You can do this with visualizations, as well as other abstract non-verbal structures. I can rotate shapes in my head, or non-verbally figure out a mathematical proof and then go back and fill in the verbal steps.

"Non-verbal thought" is fine, but that's not the opposite of what I mean by "thinking".

> I have specific non-verbal handles for these thoughts,

Right. But you have handles. Just assume by "words" I mean handles, and we're talking the same language. You may not like my choice of words, but the reason is that as long as we have handles, words are easy to come by. In fact, they're just convenient labels. "I don't label" is no substitute for "I don't think". But "I have nothing to label" is. By "non-verbal" you're not saying you have nothing to label. You just don't bother with names.

> just doing it.

Right. But that's intended also to mean "without thinking about it" and that's exactly how I was using the word "thinking".

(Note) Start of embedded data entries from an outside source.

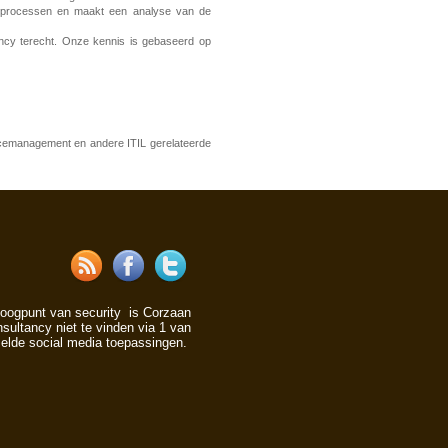
jfsprocessen en maakt een analyse van de
ancy terecht. Onze kennis is gebaseerd op
icemanagement en andere ITIL gerelateerde
 oogpunt van security is Corzaan
ultancy niet te vinden via 1 van
lde social media toepassingen.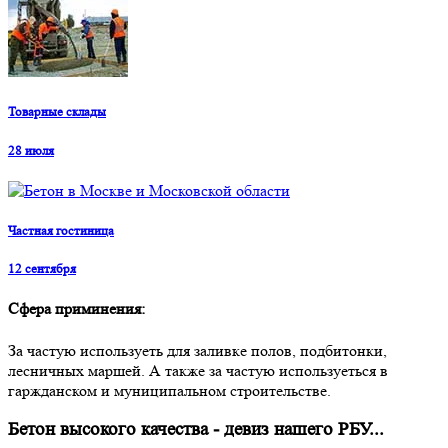
Товарные склады
28 июля
Частная гостиница
12 сентября
Сфера приминения:
За частую используеть для заливке полов, подбитонки,
лесничных маршей. А также за частую используеться в
гаржданском и муниципальном строительстве.
Бетон высокого качества - девиз нашего РБУ...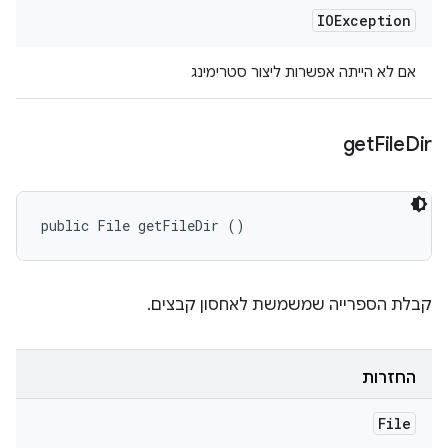
IOException
אם לא הייתה אפשרות ליצור סטרימינג
get
File
Dir
public File getFileDir ()
קבלת הספרייה שמשמשת לאחסון קבצים.
החזרות
File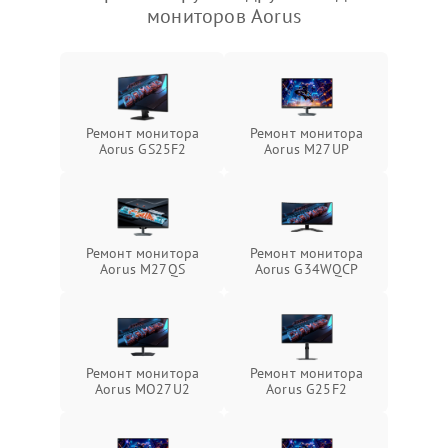
мониторов Aorus
Ремонт монитора
Ремонт монитора
Aorus GS25F2
Aorus M27UP
Ремонт монитора
Ремонт монитора
Aorus M27QS
Aorus G34WQCP
Ремонт монитора
Ремонт монитора
Aorus MO27U2
Aorus G25F2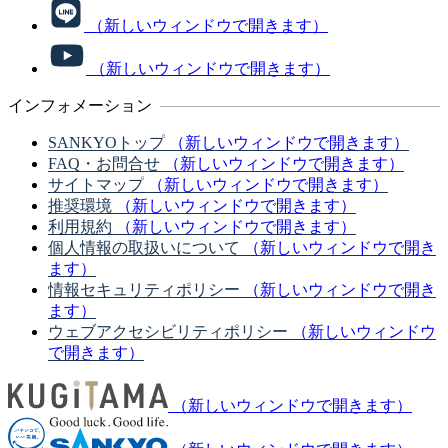
（新しいウィンドウで開きます）
（新しいウィンドウで開きます）
インフォメーション
SANKYOトップ
（新しいウィンドウで開きます）
FAQ・お問合せ
（新しいウィンドウで開きます）
サイトマップ
（新しいウィンドウで開きます）
推奨環境
（新しいウィンドウで開きます）
利用規約
（新しいウィンドウで開きます）
個人情報の取扱いについて
（新しいウィンドウで開き
ます）
情報セキュリティポリシー
（新しいウィンドウで開き
ます）
ウェブアクセシビリティポリシー
（新しいウィンドウ
で開きます）
（新しいウィンドウで開きます）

I'm assuming you're considering the computation of dancing as a counterpoint to my statements regarding words, but if we are to go that route, I would consider the language dancers use. Different "moves" are clearly abstracted and used to convey various emotions and inferences. At this point we have the language of the dance. And most styles have a dictionary of moves. They then practice so that those moves become second nature, so that they can just do it, without thinking about it. But I would posit that the thinking is done during practice, so that it's all baked into the output which would be the performance.

I'm not good at dancing. You're right about that. (I do enjoy it though)

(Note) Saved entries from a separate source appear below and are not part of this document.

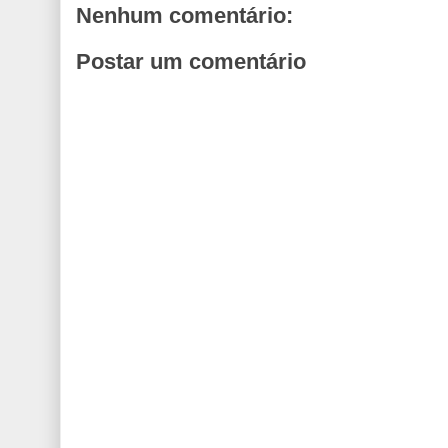
Nenhum comentário:
Postar um comentário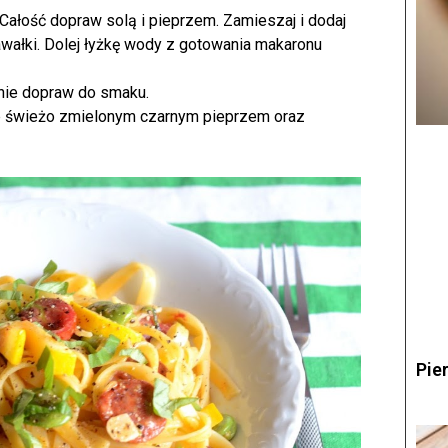
. Całość dopraw solą i pieprzem. Zamieszaj i dodaj
wałki. Dolej łyżkę wody z gotowania makaronu
nie dopraw do smaku.
yp świeżo zmielonym czarnym pieprzem oraz
Pie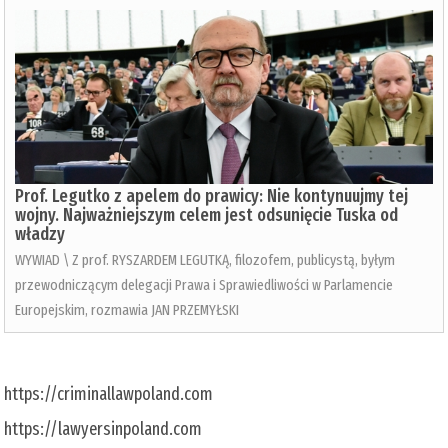
Prof. Legutko z apelem do prawicy: Nie kontynuujmy tej
wojny. Najważniejszym celem jest odsunięcie Tuska od
władzy
WYWIAD \ Z prof. RYSZARDEM LEGUTKĄ, filozofem, publicystą, byłym
przewodniczącym delegacji Prawa i Sprawiedliwości w Parlamencie
Europejskim, rozmawia JAN PRZEMYŁSKI
https://criminallawpoland.com
https://lawyersinpoland.com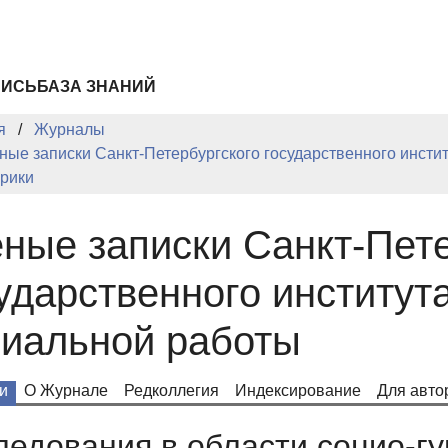
ПИСЬ
БАЗА ЗНАНИЙ
я
Журналы
ные записки Санкт-Петербургского государственного инсти
рики
ные записки Санкт-Пете
ударственного институт
иальной работы
и
О Журнале
Редколлегия
Индексирование
Для авто
ледования в области социо-г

>> And that's the field of AI.

No that's more like classic psychology / neuroscience.

> Thinking is already computation. Computational is redundant.

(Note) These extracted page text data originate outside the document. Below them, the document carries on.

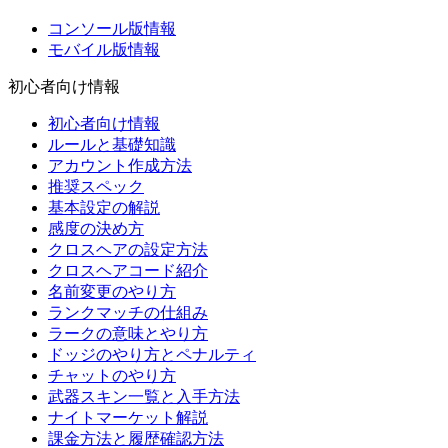
コンソール版情報
モバイル版情報
初心者向け情報
初心者向け情報
ルールと基礎知識
アカウント作成方法
推奨スペック
基本設定の解説
感度の決め方
クロスヘアの設定方法
クロスヘアコード紹介
名前変更のやり方
ランクマッチの仕組み
ラークの意味とやり方
ドッジのやり方とペナルティ
チャットのやり方
武器スキン一覧と入手方法
ナイトマーケット解説
課金方法と履歴確認方法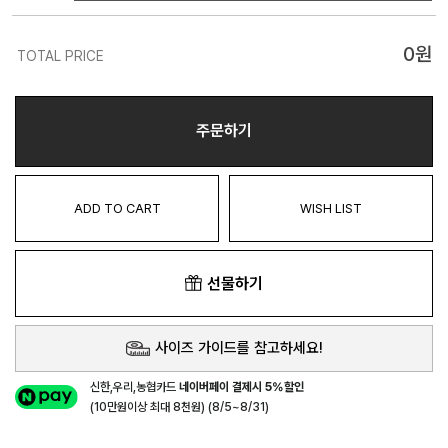
0
원
TOTAL PRICE
주문하기
ADD TO CART
WISH LIST
선물하기
사이즈 가이드를 참고하세요!
신한,우리,농협카드
네이버페이 결제시 5%할인
(10만원이상 최대 8천원) (8/5~8/31)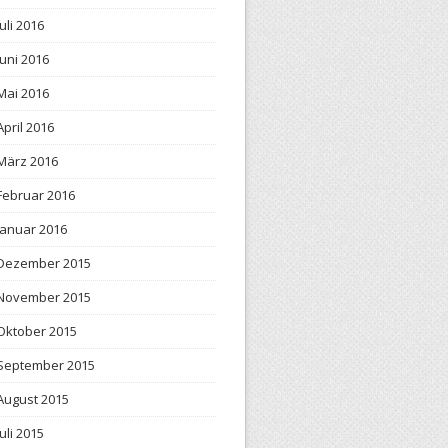
Juli 2016
Juni 2016
Mai 2016
April 2016
März 2016
Februar 2016
Januar 2016
Dezember 2015
November 2015
Oktober 2015
September 2015
August 2015
Juli 2015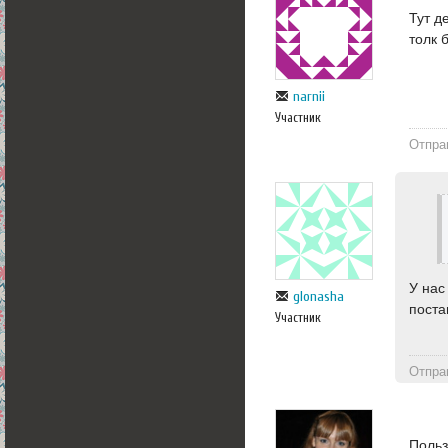
Тут д
толк 
narnii
Участник
Отпра
У нас
glonasha
поста
Участник
Отпра
Польз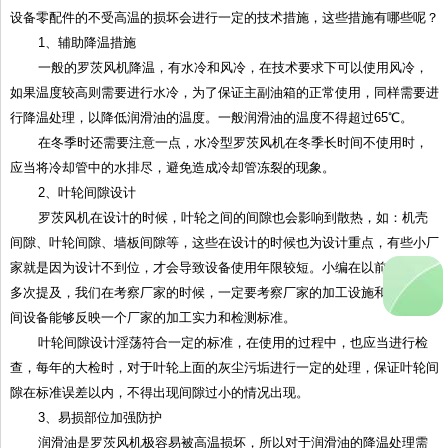
设备零配件的不受高温的损坏会进行一定的技术措施，这些措施有哪些呢？
1、辅助降温措施
一般的罗茨风机降温，有水冷和风冷，在技术要求下可以使用风冷，
如果温度较高则需要进行水冷，为了保证主副油箱的正常使用，同样需要进
行降温处理，以降低润滑油的温度。一般润滑油的温度不得超过65℃。
在冬季时还需要注意一点，水冷型罗茨风机在冬季长时间不使用时，
应当将冷却管中的水排尽，避免造成冷却管冻裂的现象。
2、叶轮间隙设计
罗茨风机在设计的时候，叶轮之间的间隙也会影响到散热，如：机壳
间隙、叶轮间隙、墙板间隙等，这些在设计的时候也为设计重点，有些小厂
家就是因为设计不到位，才会导致设备使用年限较短。小编在以前的文章中
多次提及，我们在考察厂家的时候，一定要考察厂家的加工设施和车间，车
间设备能够反映一个厂家的加工实力和检测标准。
叶轮间隙设计淫荡符合一定的标准，在使用的过程中，也应当进行检
查，每年的大检时，对于叶轮上面的灰尘污垢进行一定的处理，保证叶轮间
隙在标准误差以内，不得出现间隙过小的情况出现。
3、易损部位加强防护
润滑油是罗茨风机极容易被高温损坏，所以对于润滑油的降温处理需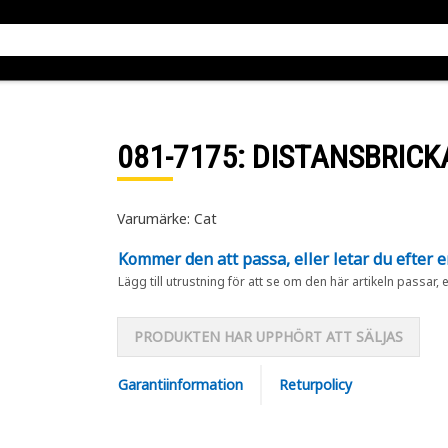
081-7175
: DISTANSBRICK
Varumärke: Cat
Kommer den att passa, eller letar du efter 
Lägg till utrustning för att se om den här artikeln passar, 
PRODUKTEN HAR UPPHÖRT ATT SÄLJAS
Garantiinformation
Returpolicy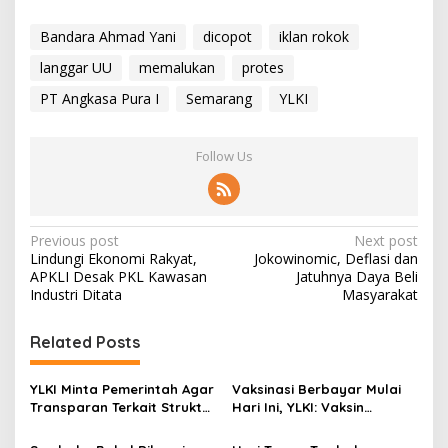
Bandara Ahmad Yani
dicopot
iklan rokok
langgar UU
memalukan
protes
PT Angkasa Pura I
Semarang
YLKI
Follow Us
P
Previous post
Next post
Lindungi Ekonomi Rakyat,
Jokowinomic, Deflasi dan
o
APKLI Desak PKL Kawasan
Jatuhnya Daya Beli
s
Industri Ditata
Masyarakat
t
Related Posts
n
a
YLKI Minta Pemerintah Agar
Vaksinasi Berbayar Mulai
v
Transparan Terkait Struktur
Hari Ini, YLKI: Vaksin
Biaya Tes PCR
Berbayar Harus Ditolak!
i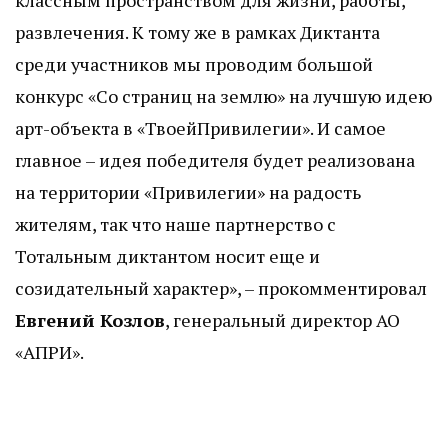
классным пространством для жизни, работы,
развлечения. К тому же в рамках Диктанта
среди участников мы проводим большой
конкурс «Со страниц на землю» на лучшую идею
арт-объекта в «ТвоейПривилегии». И самое
главное – идея победителя будет реализована
на территории «Привилегии» на радость
жителям, так что наше партнерство с
Тотальным диктантом носит еще и
созидательный характер», – прокомментировал
Евгений Козлов
, генеральный директор АО
«АПРИ».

There is a difference between computation being part of the underlying substrate of thought, and having thoughts formulated explicitly in terms of a computational framework. The article is advocating the second thing here (the question of whether the second thing is a necessary consequence of the first thing is an open question: neurons are also part of the substrate of thought—does that mean we will inevitably come to think in terms of neurons?)

Edit: thinking more about it though, I do believe the structure of our brains makes it inevitable that we will always need abstractions and to consider alternate problem/solution representations—but the emphasis on algorithms is more related to contemporary computing hardware than the structure of the human brain.

Literally the first sentence after the preamble is:

  I use the term “computational thinking” as shorthand for “thinking like a computer scientist.”
It would benefit society if people understood that people are not computers.

There are so many processes for humans that are based on assumptions that humans have large and perfect memory, that there is no cognitive overhead in task switching, and that humans can repeat the same task exactly over and over. On the other hand, I also see foolish people who try to automate processes designed for humans with computers, for example, manual entry of data into database.

Computers are any thing that computes. People are quite capable of computing. To restrict the concept to machines (and only certain classes) makes it difficult to talk about the fundamentals and models of computation.
See - that's exactly what I point out in my other comment. It's perfectly logical (or rational) to think of humans as computers, yet doing so in practice is a terrible idea. You're basically advocating a certain model because it is simple, disregarding that it is a bad model of reality. It's one of the reasons why so much of economics really sucks.